For an alternative source covering low carbon dioxide levels as per now - and lower still during glacial periods - I have something from Gerhart and Ward (Department of Ecology & Evolutionary Biology, University of Kansas) on file but hard copy and no current link, it may well be searchable for keen believers to have another shot at these messengers, We're still hovering around starvation levels of tax gas and recent increases have had several beneficial effects.

There's still no sign of any visible causal human signal from tax gas to save the AGW bacon however.
After all that waffle, you've used an idiotic site to make your point. You are rightly ridiculed for it.
An idiotic site?

Is that a political opinion?

If you take the three articles durbster selected and presented, presumably, as being belief generated rather science based ..

The Golden RIce story seems to be based on a report by an academic. If not based on then presents much the same message.

https://phys.org/news/2016-06-genetically-golden-r...


The story about vaccines sound about as plausible as any other story, positive or negative to one's point if view whatever it might be, that appears in print in any health related and newspaper or magazine. Is it's credibility, whatever we think of personally, more or less acceptable to the massed ranks of the population than the opinions of, say, Prince Charles?

Is mass vaccination the right way to go for everyone with no doubts at all? Should it be mandated? If so, why? This is, after all, a political question where one can invert the "if one person dies" mantra from being a case for perceived social good to something being a very low risk harm for someone. But is it really as low risk as people think for everyone?


Are Pharma companies really totally safe operations that have only people's health in mind?

I would certainly like to think so but then there are frequent situations where investigation and courts decide they are not, whether thorugh poor execution of quality standards or less than complete science.

A few years back large number of blind trials were stopped early when drugs on which future hopes were pinned were suddenly found to have a such a dramatic positive result on those receiving it that it was felt potentially immoral to not offer the control groups the same treatments.

Well, that's true enough but also implies that the tests as developed would never be complete. They might be OK or they might have produced long term concerns. Who carries the can when claims are made 10 or 15 years down the track?

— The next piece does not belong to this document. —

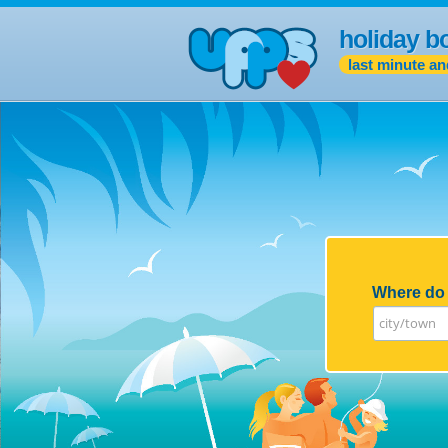
holiday b
last minute an
Where do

My grandson recently had the triple vaccine given at around a year old. He was very noticeably out of sorts for some weeks. The little girl who was in line before him ended up at A&E. Maybe her parents were simply over worried by rumours of possible problems ... but since nothing is done to pre-assess the children - or anyone else for that matter - given these sorts of mass treatments there certainly seems to be room for differences in responses on an individual basis and the related increased risk individual by individual for some individuals, to creep in to proceedings.

The consensus seems to be that that such potentail risks can be ignored, if they exist, because of the the supposedly greater good for all.

Of course that is a political decision and as such is not necessarily aligned with other political decisions about risk.

Across the board we seem to lack any political will for consistency in such matters,

When you consider what is presented as being at stake politically this is hardly a surprise.

The only puzzle seems to be that people, given two very similar politically motivated policy decisions with significantly different outcomes and expectations, feel comfortable support one but not the other. In fact there is no reason to support either.

Never take anything at face value.

Never take anything for granted.

Both no matter what the course might be one's natural (no pun intended) inclination.

NWTony

2,849 posts

229 months

Tuesday 4th April 2017
quotequote all
LongQ said:
Snip
I'm with TB on the impact of CO2 on the climate, not on the fence, waiting to be convinced, I fully share his conviction that it is a complete nonsense.

That said Natural News was a stty link to make, if there was an alternative I'd have definitely gone for that.

But what's worse is your defence of Natural News - have you even read it FFS?